Anyone who has gone to a hospital’s emergency room expecting to receive medical care — not knowing where else to turn, uncertain whether a loved one is having a medical emergency and what can be done about it, or unsure if they can pay — has relied on a law they couldn’t name: the Emergency Medical Treatment and Labor Act (EMTALA).
Congress enacted this law in 1986. It creates a point of rescue for anyone with a medical emergency. It is the only law in the country that ensures no matter who you are or what circumstance you are in, a hospital emergency department will provide you with emergency care.
Since then, EMTALA has protected universal access to care. But this essential law is now under threat because antiabortion lawmakers in Idaho are asking the Supreme Court this week to carve out exceptions to it. If the Court allows this, more carve-outs can be expected, and protection for universal access to care will be endangered.
The backstory to EMTALA is enlightening. Congress created it in response to hospitals “dumping” patients who were clearly in need of emergency medical care but who were uninsured, often Black, or otherwise undesirable to the hospital staff. Even nonprofit hospitals, which are supposed to serve the community in which they are located, performed this unethical practice. A few states tried to prevent dumping, but Congress got involved when the practice appeared to be so widespread, and state policies so inadequate, that a national remedy was needed.
EMTALA relies on emergency department physicians to determine, according to evidence-based standards, whether a medical emergency exists and how to handle it. The law also protects pregnant people experiencing labor because some hospitals had refused care for these people, and they and their newborns suffered grave injuries — and some died — as a result.

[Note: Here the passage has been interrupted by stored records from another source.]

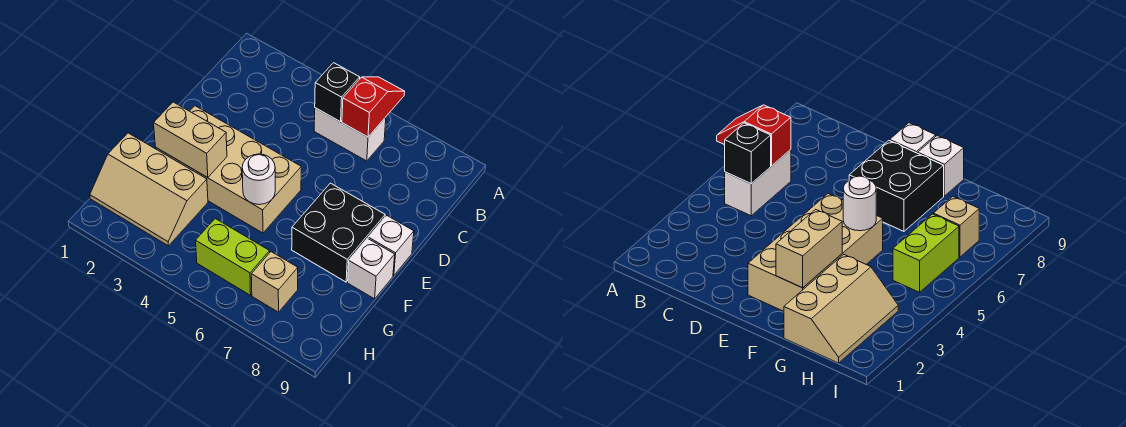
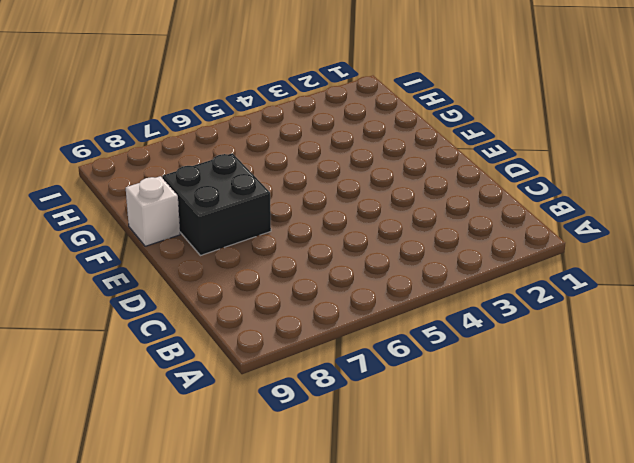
none -> white brick B5:B6 level 1
none -> tan brick E2:F5 level 1
none -> white brick E9 level 1

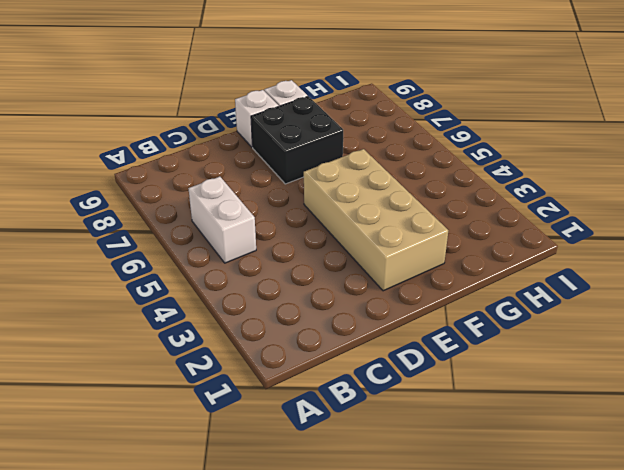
none -> tan slope G1:H3 level 1 top G
none -> lime brick H5:H6 level 1
none -> tan brick H7 level 1

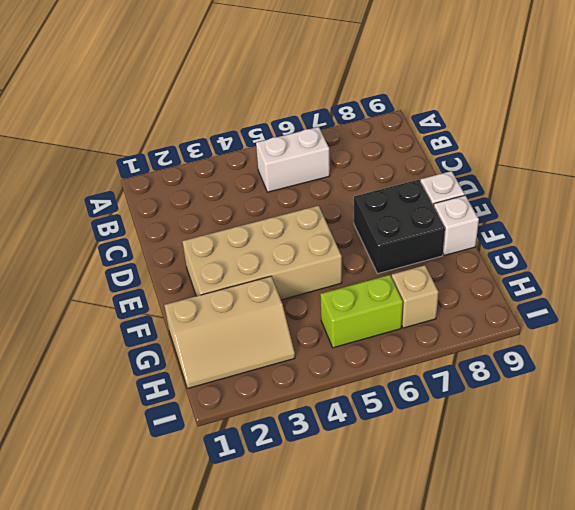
none -> red slope A6:B6 level 2 top B
none -> black brick B5 level 2
none -> tan brick F2:F3 level 2

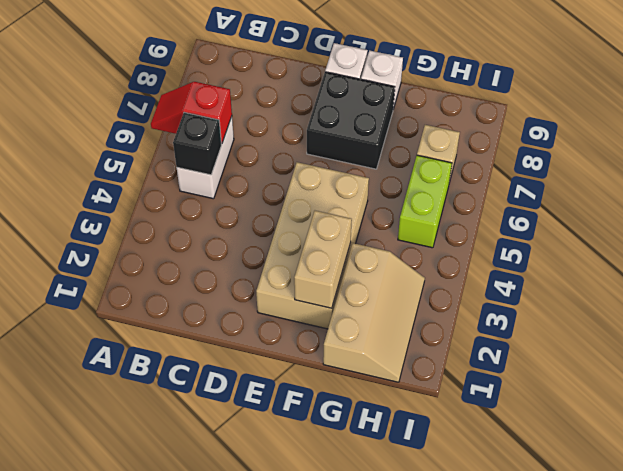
none -> white round brick F5 level 2

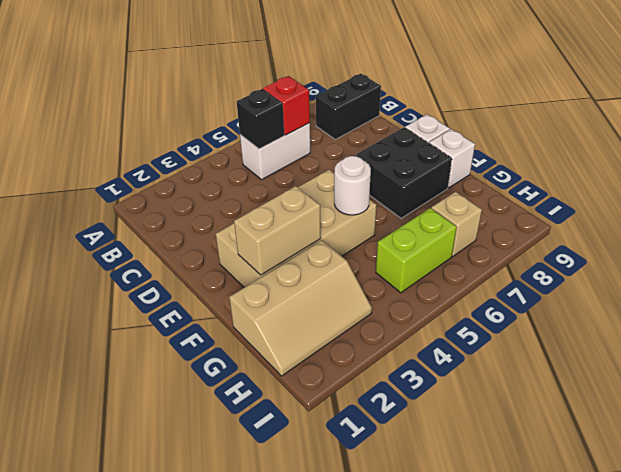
black brick B8:B9 level 1 -> none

On April 24, the U.S. Supreme Court will hear a state challenge to EMTALA’s universal access rule. Idaho claims its laws criminalizing abortion, with only an exception to save the life of the pregnant person, are not preempted by EMTALA.

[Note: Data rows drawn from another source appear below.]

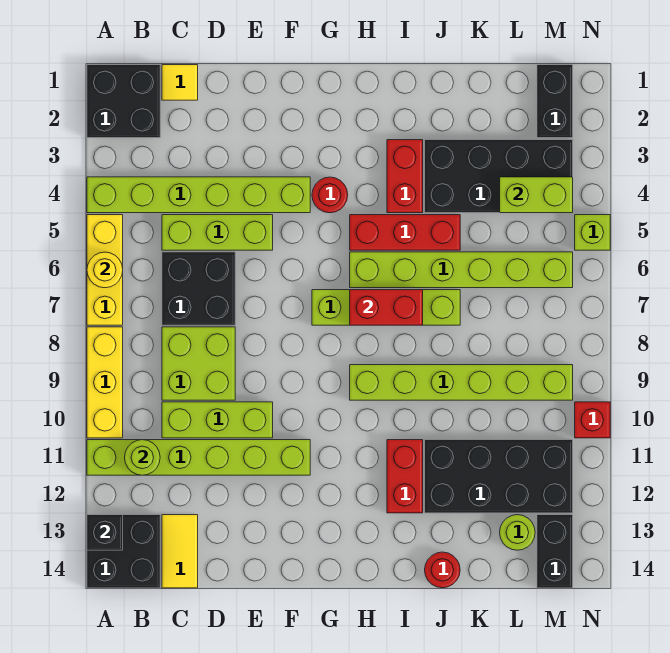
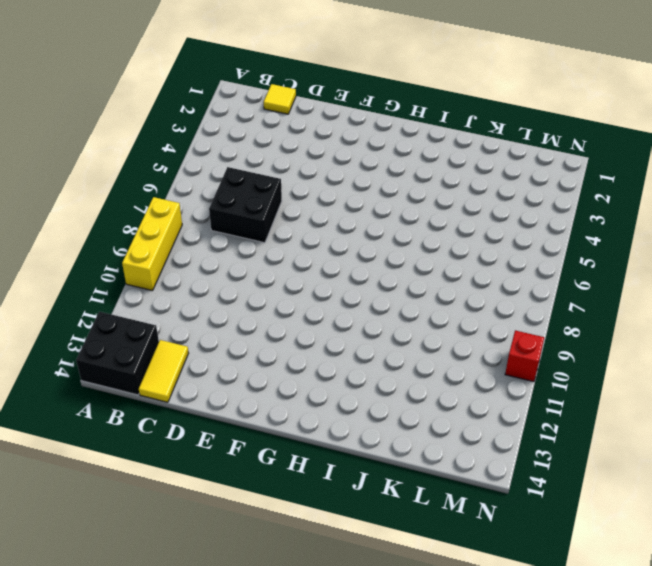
none -> black brick A1:B2 level 1
none -> lime brick A4:F4 level 1
none -> yellow brick A5:A7 level 1
none -> lime brick A11:F11 level 1

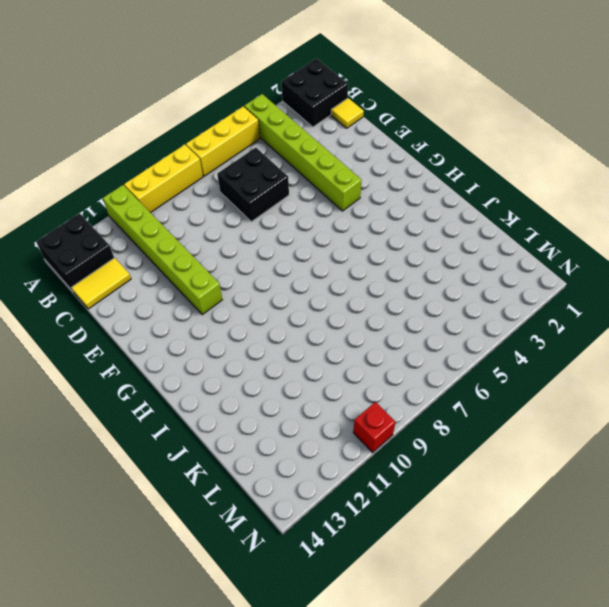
none -> lime brick C5:E5 level 1
none -> lime brick C8:D9 level 1
none -> lime brick C10:E10 level 1
none -> red round brick G4 level 1

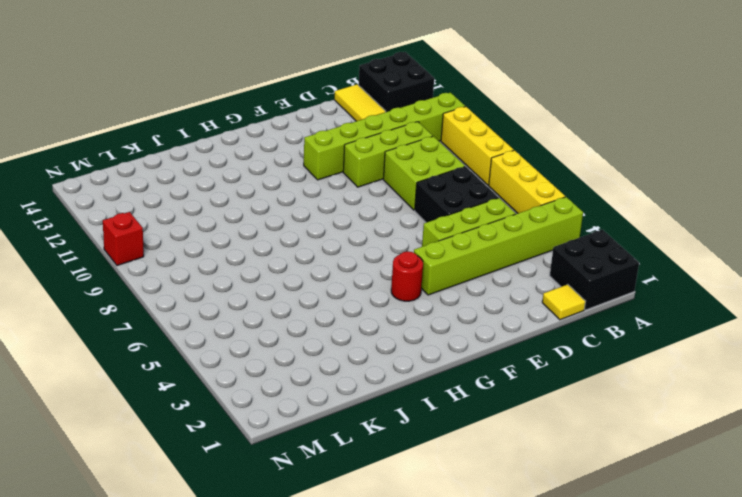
none -> lime brick G7:J7 level 1
none -> red brick H5:J5 level 1
none -> lime brick H6:M6 level 1
none -> lime brick H9:M9 level 1

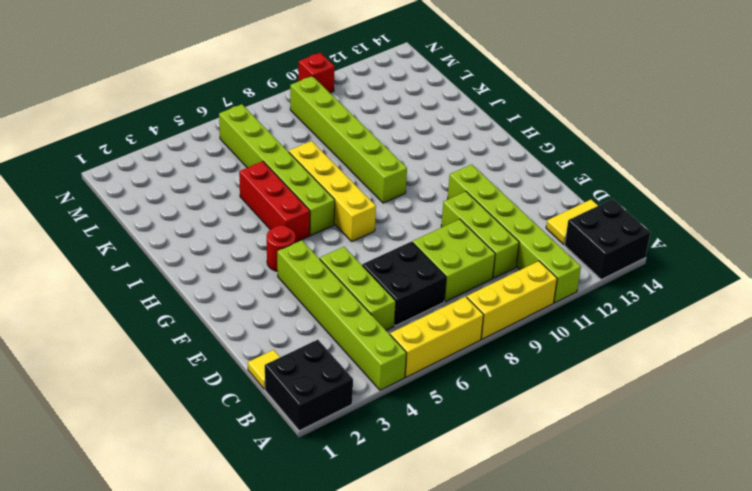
yellow brick G7:J7 level 1 -> lime brick G7:J7 level 1
none -> red brick I3:I4 level 1
none -> red brick I11:I12 level 1
none -> black brick J3:M4 level 1
none -> black brick J11:M12 level 1

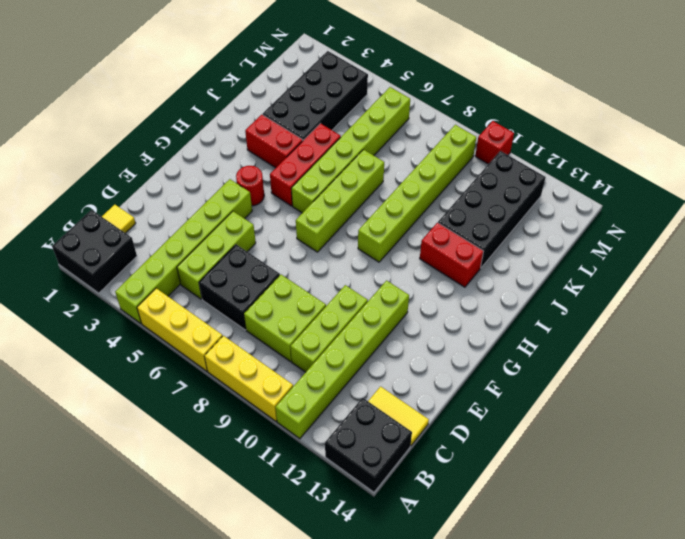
none -> red round brick J14 level 1
none -> lime round brick L13 level 1
none -> black brick M1:M2 level 1
none -> black brick M13:M14 level 1

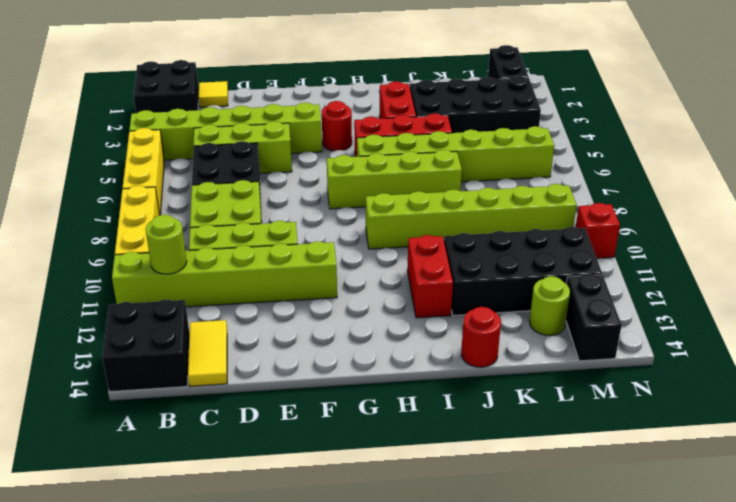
none -> lime brick N5 level 1
none -> yellow round brick A6 level 2
none -> black brick A13 level 2
none -> red brick H7:I7 level 2

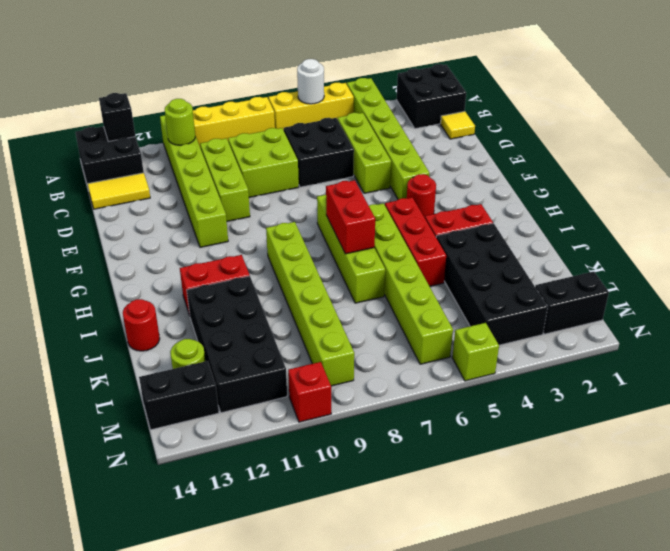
white round brick A6 level 2 -> yellow round brick A6 level 2
none -> lime brick L4:M4 level 2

This case exists because, on June 24, 2022, the Supreme Court overturned Roe v. Wade in its Dobbs v. Jackson Women’s Health Organization decision. The Court wrote seven times it would “return abortion to the people and their elected representatives,” assuming this would free the judiciary of abortion cases. But overturning the 50-year constitutional protection for access to abortion produced confusion, chaos, and conflict across states, and between state and federal laws. Dobbs allowed state trigger laws to activate, which criminalized abortion at the moment Roe v. Wade was overturned, and empowered states to enact new laws restricting abortion access. This has created a wildly uneven legal landscape across the states.
In response to widespread legal uncertainty following Dobbs, the Department of Health and Human Services sent a reminder to hospitals that, under EMTALA, they are responsible for treating all medical emergencies. This includes providing an abortion if that is the standard of care for a patient’s condition. Idaho and other abortion-restrictive states claim they do not need to follow EMTALA when it comes to abortion.
As I and others stated in an amicus brief submitted to the Supreme Court, this is not a hard case. EMTALA is a national law that has had bipartisan support and exists for important reasons. Before 1986, states barely responded when hospitals dumped “undesirable” patients. Dumping has been occurring in the wake of Dobbs, albeit for different reasons.
Health care providers are now afraid of states’ restrictive laws and whether they might lose their licenses, be criminally charged, or face steep fines for providing care that, in their learned view, is medically necessary. Doctors hold back because they do not know whether they can act without losing their license or being charged with a crime, and people needing emergency care are suffering as a result.
The media regularly publish stories about people being turned away while enduring obvious emergencies related to their pregnancies. In fact, patients like Kate Cox in Texas and others are suing over such harms. And the dangers extend beyond pregnancy. Some people with cancer, for example, are experiencing limits on their care after Dobbs.
Contrary to Idaho’s arguments, the Department of Health and Human Services did not change anything about EMTALA’s rules — it is the Supreme Court that changed the landscape of laws in the U.S. It is important to remember that returning “abortion to the people and their elected representatives” does not apply only to states — members of Congress are also the people’s representatives. EMTALA protects the people in ways that states have not.
Carve-outs would not stop with abortion care. EMTALA is a unique law protecting a right to emergency care in the U.S. If the Court allows states like Idaho to chip away at the protection it offers, it would be undermined for all Americans.
Nicole Huberfeld is Edward R. Utley Professor of Health Law at Boston University School of Law and School of Public Health. She is the co-director of the BU Program on Reproductive Justice, and is a lead author of the Legal Scholars amicus brief the Idaho case, Moyle v. U.S.